** Opening SOURCE PASSAGE block **

Sarah Wall-Randell’s Immaterial Book should be of interest for Shakespeare scholars for a variety of reasons. It provides a refreshing intervention in book history and offers new readings of perplexing scenes involving books in Cymbeline and The Tempest. Including episodes from Spenser’s Faerie Queene, Cervantes’s Don Quixote, and Mary Wroth’s Urania, The Immaterial Book models a cross-genre approach that reflects the intellectual context through which early modern readers would have experienced Shakespeare’s plays more closely than the more traditional Shakespeare-only approach. It is an important book, not only for those interested in romance (Shakespearean and otherwise) but also for those who wish to pursue more deeply the meanings possible to the early modern book and its potential relationships to the evolving early modern self.

** Closing SOURCE PASSAGE block **

-- TASK INSTRUCTIONS --
#1 According to the passage on The Immaterial Book, which two Shakespeare plays does the book offer new readings of?
#2 Echo the passage on The Immaterial Book word for word, starting at "Sarah Wall-Randell’s Immaterial" and ending at "early modern self.".
#3 Condense the paragraph of the passage on The Immaterial Book that begins "Sarah Wall-Randell’s Immaterial Book" into a short list of its main points.
The material comes from a separate, unrelated source.

** Opening SUPPLIED MATERIAL block **

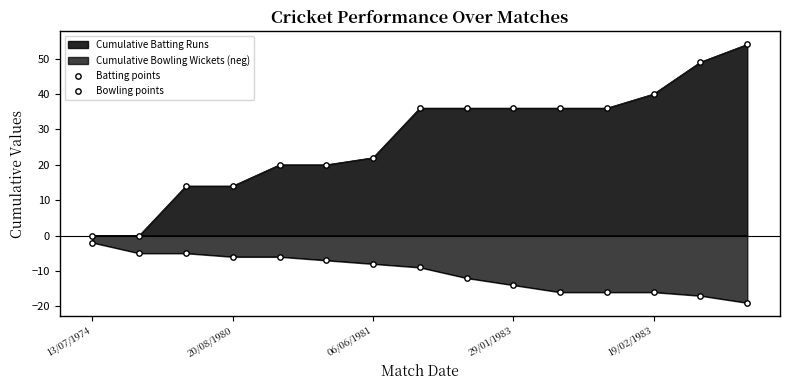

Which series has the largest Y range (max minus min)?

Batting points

** Closing SUPPLIED MATERIAL block **
** Opening SUPPLIED MATERIAL block **

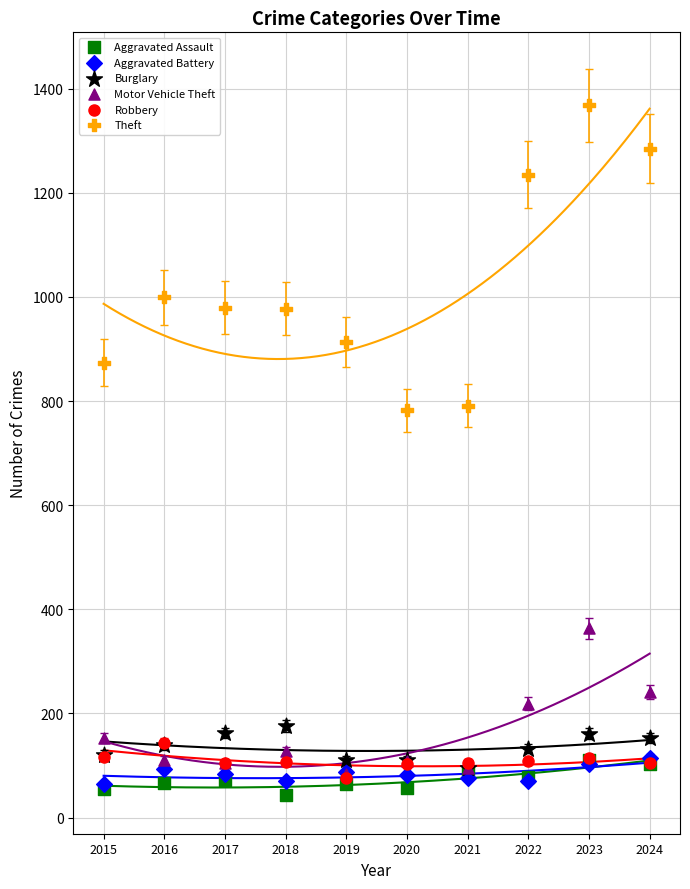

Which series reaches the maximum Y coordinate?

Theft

** Closing SUPPLIED MATERIAL block **
** Opening SUPPLIED MATERIAL block **

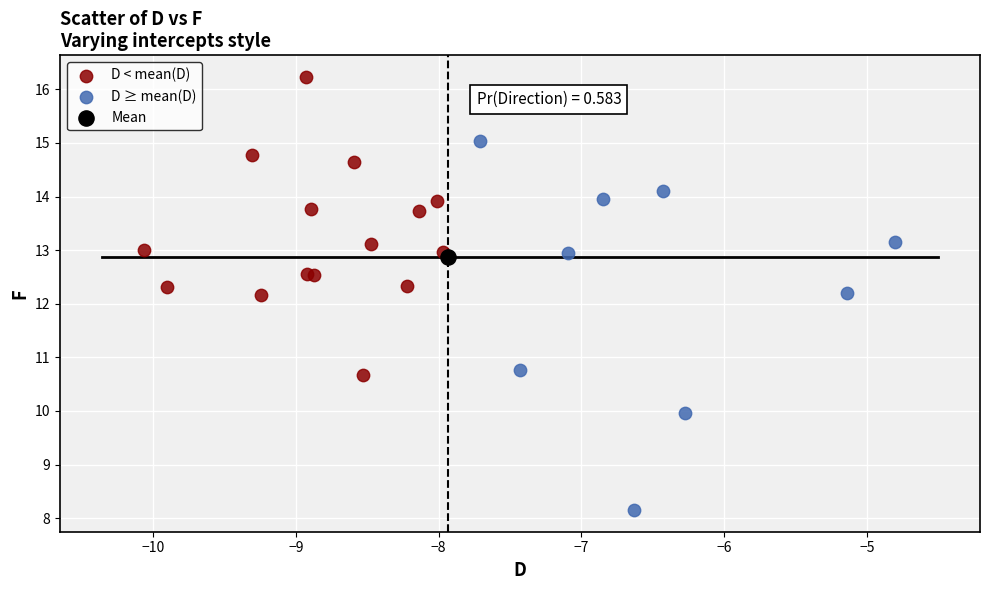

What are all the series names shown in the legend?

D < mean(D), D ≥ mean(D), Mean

** Closing SUPPLIED MATERIAL block **

-- ANSWERS IN ORDER --
#1 Cymbeline and The Tempest.

#2
Sarah Wall-Randell’s Immaterial Book should be of interest for Shakespeare scholars for a variety of reasons. It provides a refreshing intervention in book history and offers new readings of perplexing scenes involving books in Cymbeline and The Tempest. Including episodes from Spenser’s Faerie Queene, Cervantes’s Don Quixote, and Mary Wroth’s Urania, The Immaterial Book models a cross-genre approach that reflects the intellectual context through which early modern readers would have experienced Shakespeare’s plays more closely than the more traditional Shakespeare-only approach. It is an important book, not only for those interested in romance (Shakespearean and otherwise) but also for those who wish to pursue more deeply the meanings possible to the early modern book and its potential relationships to the evolving early modern self.

#3
- Sarah Wall-Randell’s Immaterial Book should interest Shakespeare scholars for several reasons.
- It is a refreshing intervention in book history and offers new readings of perplexing book scenes in Cymbeline and The Tempest.
- By including episodes from Spenser’s Faerie Queene, Cervantes’s Don Quixote, and Mary Wroth’s Urania, it models a cross-genre approach. This approach reflects the intellectual context of early modern readers more closely than a Shakespeare-only approach.
- It is important for readers interested in romance, Shakespearean and otherwise. It also matters for those pursuing the meanings of the early modern book and its relationships to the evolving early modern self.